*WORK ORDER*: Copy the lines below word for word, from the line with "Which way does vanity" up to and including the line with "Answer: facing away", leaving out any pictures.

Scene geometry reasoning entries:
BEGIN
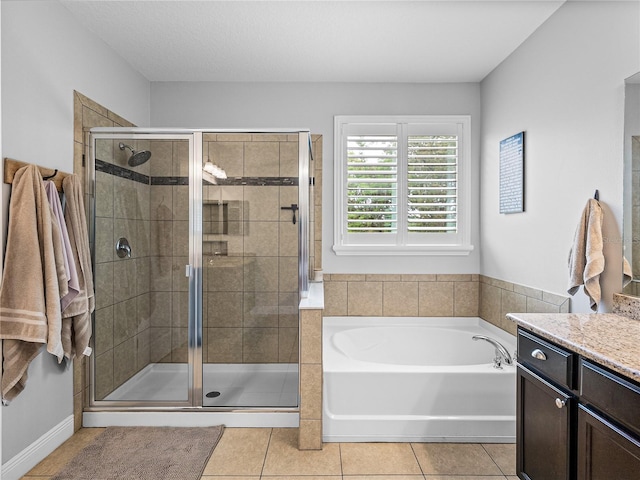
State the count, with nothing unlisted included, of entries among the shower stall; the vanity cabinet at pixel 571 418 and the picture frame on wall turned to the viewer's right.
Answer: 0

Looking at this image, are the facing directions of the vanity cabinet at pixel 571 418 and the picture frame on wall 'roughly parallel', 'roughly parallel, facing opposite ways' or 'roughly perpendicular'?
roughly parallel

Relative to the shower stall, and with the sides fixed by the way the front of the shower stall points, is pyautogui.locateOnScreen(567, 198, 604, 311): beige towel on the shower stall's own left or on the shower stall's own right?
on the shower stall's own left

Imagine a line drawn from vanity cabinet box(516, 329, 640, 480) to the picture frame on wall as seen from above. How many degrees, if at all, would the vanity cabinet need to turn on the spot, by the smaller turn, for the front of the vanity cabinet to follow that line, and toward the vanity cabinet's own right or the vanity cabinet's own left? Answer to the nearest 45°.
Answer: approximately 135° to the vanity cabinet's own right

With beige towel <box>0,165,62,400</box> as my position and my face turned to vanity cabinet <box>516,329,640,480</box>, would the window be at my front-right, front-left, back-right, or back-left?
front-left

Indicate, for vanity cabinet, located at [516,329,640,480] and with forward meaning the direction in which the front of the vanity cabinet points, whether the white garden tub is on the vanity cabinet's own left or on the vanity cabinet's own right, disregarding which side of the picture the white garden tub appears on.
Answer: on the vanity cabinet's own right

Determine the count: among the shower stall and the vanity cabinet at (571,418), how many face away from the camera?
0

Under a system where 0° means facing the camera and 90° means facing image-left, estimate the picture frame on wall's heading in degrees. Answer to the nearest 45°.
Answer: approximately 45°

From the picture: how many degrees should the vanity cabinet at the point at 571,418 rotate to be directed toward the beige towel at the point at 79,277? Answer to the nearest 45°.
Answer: approximately 45° to its right

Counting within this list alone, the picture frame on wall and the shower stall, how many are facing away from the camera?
0

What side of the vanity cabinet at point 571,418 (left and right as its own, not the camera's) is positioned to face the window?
right

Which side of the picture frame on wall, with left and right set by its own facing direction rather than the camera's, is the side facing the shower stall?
front

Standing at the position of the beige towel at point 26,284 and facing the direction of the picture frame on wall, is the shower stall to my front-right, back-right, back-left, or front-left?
front-left

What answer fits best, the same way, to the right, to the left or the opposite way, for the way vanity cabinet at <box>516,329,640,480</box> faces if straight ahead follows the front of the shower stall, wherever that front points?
to the right

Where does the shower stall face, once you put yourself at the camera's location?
facing the viewer

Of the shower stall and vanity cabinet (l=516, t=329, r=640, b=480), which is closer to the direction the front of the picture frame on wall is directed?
the shower stall

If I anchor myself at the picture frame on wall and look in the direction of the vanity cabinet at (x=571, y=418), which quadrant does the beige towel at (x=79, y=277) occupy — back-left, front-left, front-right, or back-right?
front-right

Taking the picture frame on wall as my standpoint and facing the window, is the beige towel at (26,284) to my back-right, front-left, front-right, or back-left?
front-left

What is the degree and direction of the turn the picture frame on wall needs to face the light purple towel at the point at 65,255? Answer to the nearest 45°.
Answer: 0° — it already faces it

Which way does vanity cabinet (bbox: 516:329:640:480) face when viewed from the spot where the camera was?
facing the viewer and to the left of the viewer
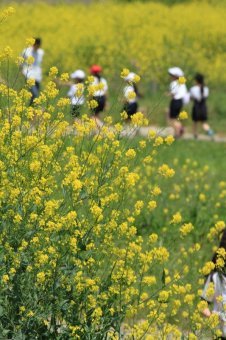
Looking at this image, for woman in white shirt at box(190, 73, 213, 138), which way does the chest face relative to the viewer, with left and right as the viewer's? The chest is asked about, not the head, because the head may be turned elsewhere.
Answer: facing away from the viewer and to the left of the viewer
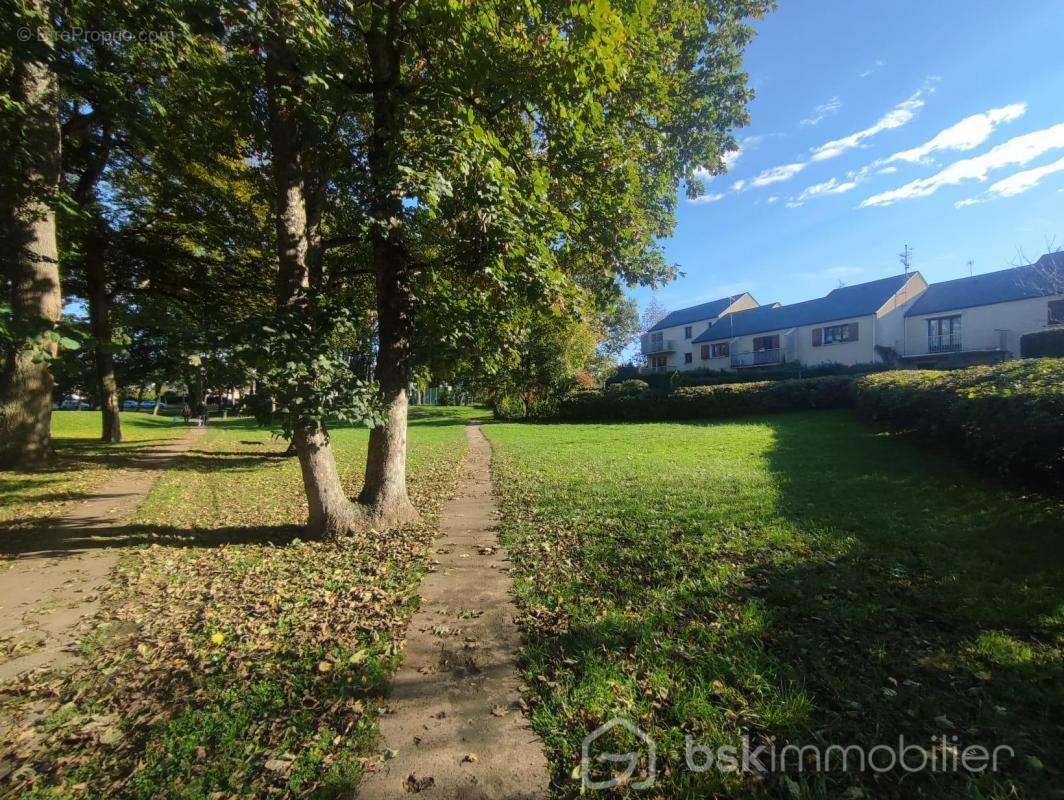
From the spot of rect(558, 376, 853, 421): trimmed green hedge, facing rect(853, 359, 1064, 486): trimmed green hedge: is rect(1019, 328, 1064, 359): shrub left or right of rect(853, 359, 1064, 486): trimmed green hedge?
left

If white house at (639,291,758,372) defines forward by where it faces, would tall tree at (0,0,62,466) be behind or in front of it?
in front

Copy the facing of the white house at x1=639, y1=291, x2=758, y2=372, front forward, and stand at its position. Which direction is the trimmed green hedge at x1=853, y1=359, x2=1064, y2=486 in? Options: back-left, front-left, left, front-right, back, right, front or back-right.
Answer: front-left

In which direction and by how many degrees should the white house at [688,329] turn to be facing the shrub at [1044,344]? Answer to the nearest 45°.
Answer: approximately 45° to its left

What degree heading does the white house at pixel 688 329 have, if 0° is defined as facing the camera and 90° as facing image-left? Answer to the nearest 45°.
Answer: approximately 45°

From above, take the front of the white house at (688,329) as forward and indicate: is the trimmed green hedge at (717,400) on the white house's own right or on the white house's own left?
on the white house's own left

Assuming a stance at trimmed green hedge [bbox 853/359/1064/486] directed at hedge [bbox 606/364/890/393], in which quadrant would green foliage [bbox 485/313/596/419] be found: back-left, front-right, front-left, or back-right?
front-left
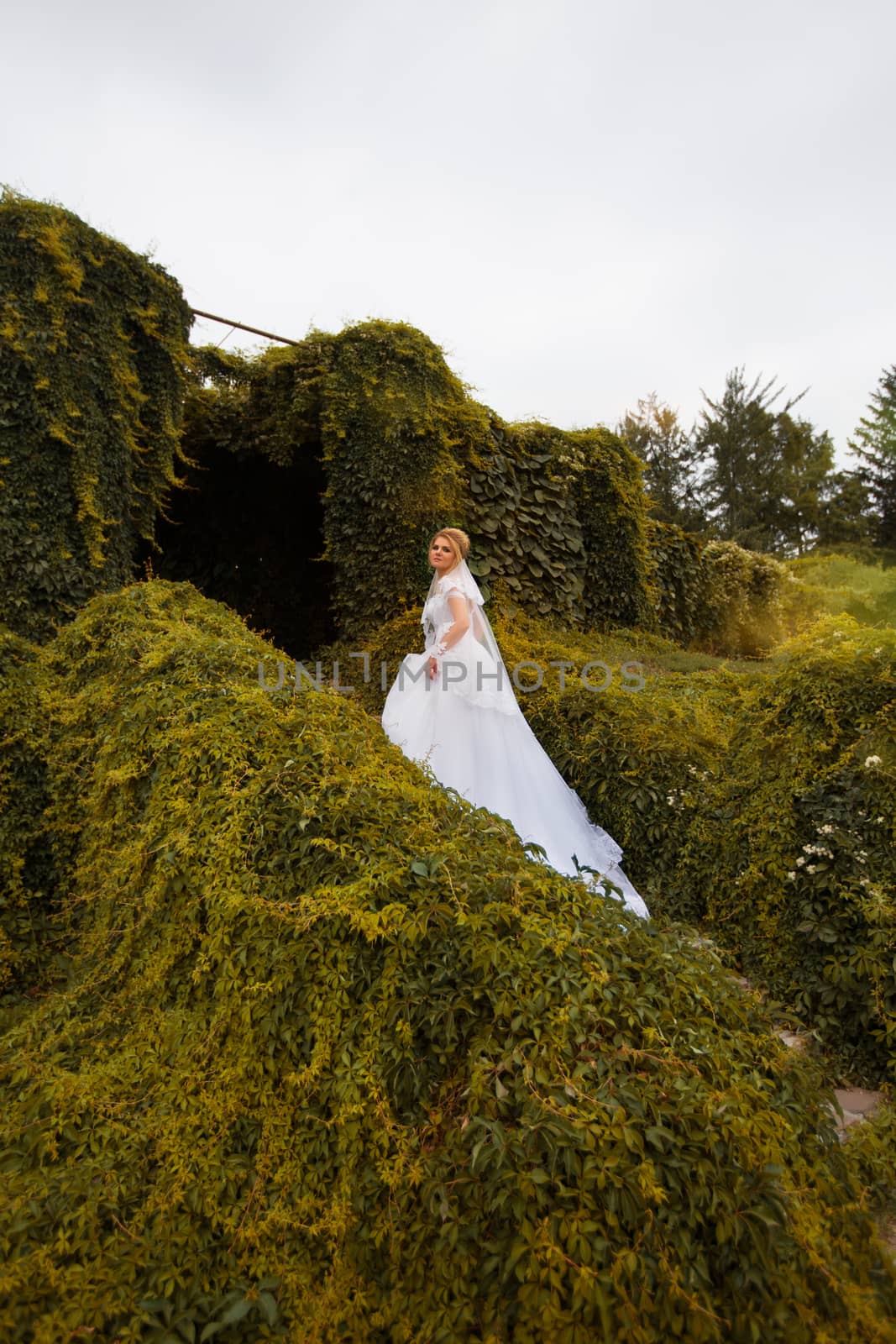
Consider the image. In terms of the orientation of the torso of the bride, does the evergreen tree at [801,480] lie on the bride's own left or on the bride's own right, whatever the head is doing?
on the bride's own right

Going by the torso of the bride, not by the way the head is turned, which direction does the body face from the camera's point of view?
to the viewer's left

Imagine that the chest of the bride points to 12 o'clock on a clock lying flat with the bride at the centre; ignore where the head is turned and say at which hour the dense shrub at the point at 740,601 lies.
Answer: The dense shrub is roughly at 4 o'clock from the bride.

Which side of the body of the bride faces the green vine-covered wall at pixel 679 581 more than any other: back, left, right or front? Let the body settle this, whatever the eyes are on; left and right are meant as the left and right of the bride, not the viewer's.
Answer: right

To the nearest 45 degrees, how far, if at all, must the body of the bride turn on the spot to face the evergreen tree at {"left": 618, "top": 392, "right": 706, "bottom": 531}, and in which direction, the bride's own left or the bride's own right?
approximately 90° to the bride's own right

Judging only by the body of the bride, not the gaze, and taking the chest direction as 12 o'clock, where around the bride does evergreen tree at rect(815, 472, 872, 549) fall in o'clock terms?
The evergreen tree is roughly at 4 o'clock from the bride.

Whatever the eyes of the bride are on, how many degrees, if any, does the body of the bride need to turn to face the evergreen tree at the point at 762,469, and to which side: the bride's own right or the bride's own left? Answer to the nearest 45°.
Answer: approximately 90° to the bride's own right
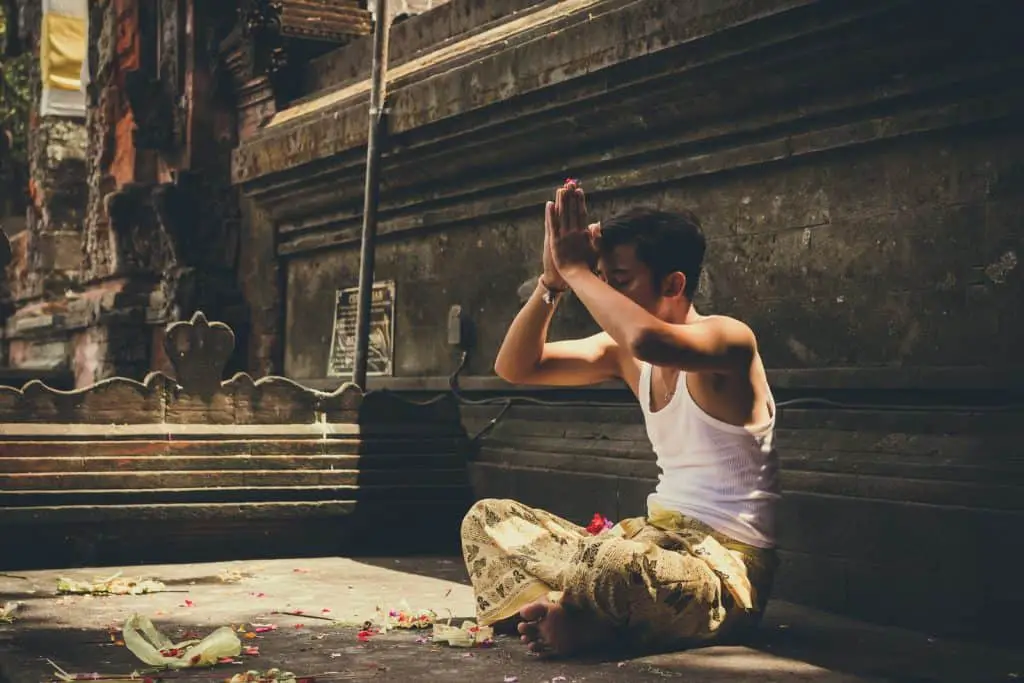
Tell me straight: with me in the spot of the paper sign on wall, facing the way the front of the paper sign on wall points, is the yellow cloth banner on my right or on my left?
on my right

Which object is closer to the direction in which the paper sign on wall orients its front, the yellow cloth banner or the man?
the man

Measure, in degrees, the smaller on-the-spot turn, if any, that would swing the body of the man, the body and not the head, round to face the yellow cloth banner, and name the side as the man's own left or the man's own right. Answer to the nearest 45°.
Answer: approximately 90° to the man's own right

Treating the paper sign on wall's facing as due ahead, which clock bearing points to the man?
The man is roughly at 10 o'clock from the paper sign on wall.

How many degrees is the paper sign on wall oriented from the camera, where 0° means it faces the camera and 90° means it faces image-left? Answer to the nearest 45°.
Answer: approximately 45°
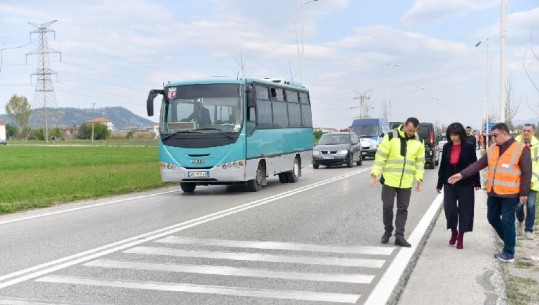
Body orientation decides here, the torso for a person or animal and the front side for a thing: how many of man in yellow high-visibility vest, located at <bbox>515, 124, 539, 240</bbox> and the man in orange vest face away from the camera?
0

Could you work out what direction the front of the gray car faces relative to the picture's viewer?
facing the viewer and to the left of the viewer

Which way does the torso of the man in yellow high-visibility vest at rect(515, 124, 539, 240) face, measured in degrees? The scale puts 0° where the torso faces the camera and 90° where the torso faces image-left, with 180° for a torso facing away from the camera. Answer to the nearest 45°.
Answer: approximately 0°

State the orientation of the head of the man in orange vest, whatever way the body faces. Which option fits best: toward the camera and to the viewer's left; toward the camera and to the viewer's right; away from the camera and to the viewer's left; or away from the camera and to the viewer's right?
toward the camera and to the viewer's left

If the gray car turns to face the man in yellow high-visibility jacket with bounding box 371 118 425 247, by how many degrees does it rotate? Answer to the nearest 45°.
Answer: approximately 45° to its left

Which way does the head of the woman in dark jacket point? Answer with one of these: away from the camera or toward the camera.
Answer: toward the camera

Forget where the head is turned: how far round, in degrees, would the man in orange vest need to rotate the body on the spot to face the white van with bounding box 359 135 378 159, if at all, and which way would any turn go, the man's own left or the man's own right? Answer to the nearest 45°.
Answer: approximately 135° to the man's own right

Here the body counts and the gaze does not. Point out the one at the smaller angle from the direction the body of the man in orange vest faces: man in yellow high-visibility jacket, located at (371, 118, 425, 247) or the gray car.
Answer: the man in yellow high-visibility jacket

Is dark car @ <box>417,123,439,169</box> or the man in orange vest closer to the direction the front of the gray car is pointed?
the man in orange vest

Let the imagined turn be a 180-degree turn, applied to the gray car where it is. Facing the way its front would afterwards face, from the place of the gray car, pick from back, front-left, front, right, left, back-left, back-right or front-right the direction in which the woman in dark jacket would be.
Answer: back-right
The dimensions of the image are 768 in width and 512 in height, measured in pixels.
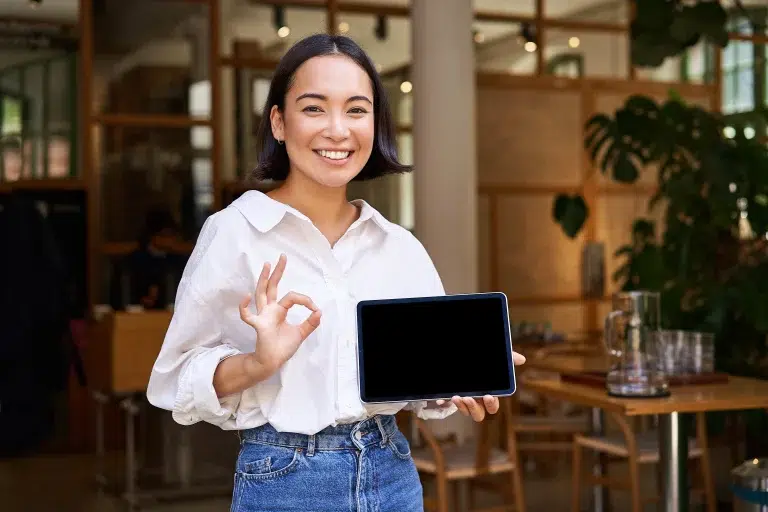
END
*ANSWER*:
Which way does vanity cabinet (bbox: 516:329:640:480) face when viewed from the spot where the camera was?
facing the viewer and to the left of the viewer
Looking at this image, for woman in white shirt at box(190, 73, 213, 138), which way does the chest face relative to the viewer, with left and right as the viewer's? The chest is asked about, not the head, because the head may be turned elsewhere.
Answer: facing away from the viewer and to the left of the viewer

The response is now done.